On Android I have no problem encrypting a message and getting the iv.
String Test = "Lorem ipsum dolor sit amet, ...";
String password = "test";
KeyGenerator kgen = KeyGenerator.getInstance("AES");
SecureRandom sr = SecureRandom.getInstance("SHA1PRNG");
sr.setSeed(password.getBytes("UTF8"));
kgen.init(256, sr);
SecretKey skey = kgen.generateKey();
Cipher c = Cipher.getInstance("AES/CBC/PKCS5Padding");
SecretKeySpec skeySpec = new SecretKeySpec(skey.getEncoded(), "AES");
c.init(Cipher.ENCRYPT_MODE, skeySpec);
byte[] decrypted = c.doFinal(Test.getBytes());
decrypted = Base64.encodeBase64(decrypted);
byte[] iv = Base64.encodeBase64(c.getIV());
Log.d("encryptString", new String(decrypted));
Log.d("encryptString iv", new String(iv));
Output example:
encryptString: 2NVoJzMkPphwUJc2h/4LfsmAwyJlejbWKGLG2ACNbaI=
encryptString iv: YX5SF+cFwzv1I4OiGrJk3A==
When I move over to the JavaScript side I first convert the base64 encoding to bytes. Then I run it through the CryptoJS AES Decrypt function.
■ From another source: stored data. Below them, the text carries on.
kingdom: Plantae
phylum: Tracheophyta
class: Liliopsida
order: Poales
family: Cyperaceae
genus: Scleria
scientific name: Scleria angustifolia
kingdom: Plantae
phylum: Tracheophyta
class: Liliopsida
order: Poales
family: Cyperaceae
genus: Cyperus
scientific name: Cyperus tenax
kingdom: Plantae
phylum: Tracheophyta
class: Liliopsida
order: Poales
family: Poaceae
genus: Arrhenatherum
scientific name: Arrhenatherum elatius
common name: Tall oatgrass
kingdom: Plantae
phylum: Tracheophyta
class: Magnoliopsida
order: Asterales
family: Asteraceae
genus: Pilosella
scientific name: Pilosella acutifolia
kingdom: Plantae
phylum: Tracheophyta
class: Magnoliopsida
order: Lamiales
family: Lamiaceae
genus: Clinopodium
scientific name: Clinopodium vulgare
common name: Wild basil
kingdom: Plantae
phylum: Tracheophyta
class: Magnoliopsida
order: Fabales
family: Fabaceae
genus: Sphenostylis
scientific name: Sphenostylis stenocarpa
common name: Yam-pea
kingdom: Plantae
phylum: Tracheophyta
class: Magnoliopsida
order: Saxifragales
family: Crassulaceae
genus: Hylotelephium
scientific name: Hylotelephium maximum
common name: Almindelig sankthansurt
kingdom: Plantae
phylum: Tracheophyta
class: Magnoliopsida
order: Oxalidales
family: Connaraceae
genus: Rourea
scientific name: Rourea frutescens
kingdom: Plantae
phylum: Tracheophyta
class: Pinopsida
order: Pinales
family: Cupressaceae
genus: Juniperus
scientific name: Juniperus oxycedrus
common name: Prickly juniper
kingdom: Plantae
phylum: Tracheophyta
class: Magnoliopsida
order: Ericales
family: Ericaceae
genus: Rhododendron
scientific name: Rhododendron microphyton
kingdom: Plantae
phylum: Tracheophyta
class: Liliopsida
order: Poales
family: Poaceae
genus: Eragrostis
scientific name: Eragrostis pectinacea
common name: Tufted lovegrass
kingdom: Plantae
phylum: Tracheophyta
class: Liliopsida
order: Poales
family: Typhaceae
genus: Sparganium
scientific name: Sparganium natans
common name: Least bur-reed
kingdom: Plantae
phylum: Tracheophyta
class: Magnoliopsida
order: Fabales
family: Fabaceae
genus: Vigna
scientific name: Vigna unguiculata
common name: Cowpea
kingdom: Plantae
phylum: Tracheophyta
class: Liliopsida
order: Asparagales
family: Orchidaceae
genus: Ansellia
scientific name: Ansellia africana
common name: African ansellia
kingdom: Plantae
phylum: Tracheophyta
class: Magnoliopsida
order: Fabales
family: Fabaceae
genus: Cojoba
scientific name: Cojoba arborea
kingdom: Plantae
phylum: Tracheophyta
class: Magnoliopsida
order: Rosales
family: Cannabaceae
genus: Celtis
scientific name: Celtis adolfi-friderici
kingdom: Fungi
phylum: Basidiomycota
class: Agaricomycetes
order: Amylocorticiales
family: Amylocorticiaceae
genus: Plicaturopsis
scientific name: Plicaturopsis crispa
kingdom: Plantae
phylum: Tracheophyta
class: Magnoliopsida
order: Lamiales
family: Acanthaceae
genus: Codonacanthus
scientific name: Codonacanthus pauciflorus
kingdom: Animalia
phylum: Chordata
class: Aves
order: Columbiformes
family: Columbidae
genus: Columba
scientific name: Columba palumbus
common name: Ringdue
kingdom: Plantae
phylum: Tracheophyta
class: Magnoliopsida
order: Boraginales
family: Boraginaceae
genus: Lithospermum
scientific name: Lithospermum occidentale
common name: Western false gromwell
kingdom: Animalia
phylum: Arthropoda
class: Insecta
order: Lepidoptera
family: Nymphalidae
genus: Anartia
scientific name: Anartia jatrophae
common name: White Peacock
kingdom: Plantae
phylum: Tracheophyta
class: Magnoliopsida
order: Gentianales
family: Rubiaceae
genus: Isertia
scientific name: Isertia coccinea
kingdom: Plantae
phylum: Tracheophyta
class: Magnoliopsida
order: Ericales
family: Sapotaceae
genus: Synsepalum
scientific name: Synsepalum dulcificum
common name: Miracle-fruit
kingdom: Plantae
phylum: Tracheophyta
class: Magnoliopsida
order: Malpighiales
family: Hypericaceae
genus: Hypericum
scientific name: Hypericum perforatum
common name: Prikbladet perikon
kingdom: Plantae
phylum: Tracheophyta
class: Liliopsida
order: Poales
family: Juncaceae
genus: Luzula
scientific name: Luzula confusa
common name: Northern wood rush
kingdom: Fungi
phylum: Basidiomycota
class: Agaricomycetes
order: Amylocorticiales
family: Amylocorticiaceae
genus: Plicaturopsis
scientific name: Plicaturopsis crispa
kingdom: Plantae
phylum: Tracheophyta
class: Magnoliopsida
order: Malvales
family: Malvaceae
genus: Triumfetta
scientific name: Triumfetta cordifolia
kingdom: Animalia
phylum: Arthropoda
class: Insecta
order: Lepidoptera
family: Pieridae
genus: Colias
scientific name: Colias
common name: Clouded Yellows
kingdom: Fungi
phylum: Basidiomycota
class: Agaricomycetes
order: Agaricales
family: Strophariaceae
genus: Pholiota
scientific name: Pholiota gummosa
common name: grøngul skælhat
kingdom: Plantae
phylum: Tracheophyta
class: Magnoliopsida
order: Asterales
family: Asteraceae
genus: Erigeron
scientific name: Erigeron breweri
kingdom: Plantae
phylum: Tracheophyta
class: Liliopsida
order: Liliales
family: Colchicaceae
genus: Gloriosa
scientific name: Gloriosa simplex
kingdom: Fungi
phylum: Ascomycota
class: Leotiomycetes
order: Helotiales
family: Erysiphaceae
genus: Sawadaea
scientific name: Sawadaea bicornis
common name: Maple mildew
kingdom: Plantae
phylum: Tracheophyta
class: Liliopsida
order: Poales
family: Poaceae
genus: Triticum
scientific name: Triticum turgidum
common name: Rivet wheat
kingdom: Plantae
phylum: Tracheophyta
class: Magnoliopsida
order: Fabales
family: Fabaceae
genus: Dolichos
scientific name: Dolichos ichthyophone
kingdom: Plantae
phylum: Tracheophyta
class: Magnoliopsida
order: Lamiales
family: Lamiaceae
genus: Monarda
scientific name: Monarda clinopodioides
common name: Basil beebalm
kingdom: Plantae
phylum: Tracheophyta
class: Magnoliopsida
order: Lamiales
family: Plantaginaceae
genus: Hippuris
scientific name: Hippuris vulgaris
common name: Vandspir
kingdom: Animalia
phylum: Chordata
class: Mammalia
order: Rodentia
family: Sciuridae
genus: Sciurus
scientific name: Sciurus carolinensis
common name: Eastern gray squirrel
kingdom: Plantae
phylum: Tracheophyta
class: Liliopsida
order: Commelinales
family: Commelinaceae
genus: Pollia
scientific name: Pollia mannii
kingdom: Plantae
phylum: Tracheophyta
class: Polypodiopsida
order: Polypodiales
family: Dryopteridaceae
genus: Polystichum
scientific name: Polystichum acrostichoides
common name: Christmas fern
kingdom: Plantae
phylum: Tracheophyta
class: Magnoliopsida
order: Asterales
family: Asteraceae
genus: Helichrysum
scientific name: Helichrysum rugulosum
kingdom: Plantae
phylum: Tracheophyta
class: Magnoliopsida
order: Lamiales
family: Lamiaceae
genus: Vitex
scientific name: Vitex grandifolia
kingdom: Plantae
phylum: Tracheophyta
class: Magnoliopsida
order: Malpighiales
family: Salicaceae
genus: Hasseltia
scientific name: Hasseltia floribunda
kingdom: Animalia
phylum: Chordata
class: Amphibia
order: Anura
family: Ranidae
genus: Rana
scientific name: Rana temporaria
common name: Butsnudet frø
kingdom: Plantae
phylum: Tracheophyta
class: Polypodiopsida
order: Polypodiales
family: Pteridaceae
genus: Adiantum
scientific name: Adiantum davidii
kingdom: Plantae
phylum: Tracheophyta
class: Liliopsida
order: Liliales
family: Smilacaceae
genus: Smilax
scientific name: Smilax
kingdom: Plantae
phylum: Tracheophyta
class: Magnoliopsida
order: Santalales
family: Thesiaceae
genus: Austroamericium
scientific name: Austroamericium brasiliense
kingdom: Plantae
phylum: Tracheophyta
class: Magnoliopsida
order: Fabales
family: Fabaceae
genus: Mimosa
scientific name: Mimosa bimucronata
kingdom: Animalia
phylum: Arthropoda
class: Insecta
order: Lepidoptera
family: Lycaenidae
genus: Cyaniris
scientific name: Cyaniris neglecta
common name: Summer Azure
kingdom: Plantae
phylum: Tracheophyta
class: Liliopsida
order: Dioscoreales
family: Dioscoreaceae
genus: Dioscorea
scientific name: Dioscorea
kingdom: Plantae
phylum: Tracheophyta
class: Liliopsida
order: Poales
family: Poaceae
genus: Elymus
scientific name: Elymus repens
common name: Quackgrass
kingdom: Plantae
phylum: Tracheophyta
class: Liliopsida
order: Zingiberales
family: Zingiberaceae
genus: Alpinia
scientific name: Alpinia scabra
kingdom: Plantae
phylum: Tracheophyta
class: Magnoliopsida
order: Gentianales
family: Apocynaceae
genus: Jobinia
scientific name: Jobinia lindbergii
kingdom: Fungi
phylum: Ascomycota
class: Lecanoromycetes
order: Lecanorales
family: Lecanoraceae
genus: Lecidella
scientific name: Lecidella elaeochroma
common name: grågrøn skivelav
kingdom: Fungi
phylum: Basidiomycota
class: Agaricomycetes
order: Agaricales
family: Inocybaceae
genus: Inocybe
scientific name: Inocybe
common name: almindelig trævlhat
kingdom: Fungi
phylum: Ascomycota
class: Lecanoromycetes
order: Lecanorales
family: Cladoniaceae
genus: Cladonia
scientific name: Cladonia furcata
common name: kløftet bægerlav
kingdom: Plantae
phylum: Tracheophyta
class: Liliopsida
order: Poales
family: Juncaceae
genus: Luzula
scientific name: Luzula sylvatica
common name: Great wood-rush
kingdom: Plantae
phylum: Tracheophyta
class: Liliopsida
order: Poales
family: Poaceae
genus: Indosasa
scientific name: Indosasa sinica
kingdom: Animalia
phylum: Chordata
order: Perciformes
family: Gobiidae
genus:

var decrypt = CryptoJS.enc.Base64.parse("2NVoJzMkPphwUJc2h/4LfsmAwyJlejbWKGLG2ACNbaI=");
var iv = CryptoJS.enc.Base64.parse("YX5SF+cFwzv1I4OiGrJk3A==");
var password = "test";
var encrypted = CryptoJS.AES.decrypt(decrypt.toString(), password, {
iv: iv,
mode: CryptoJS.mode.CBC,
padding: CryptoJS.pad.Pkcs7
});
Output is always empty. Is there something else I am missing on Android that I also need to pass to CryptoJS?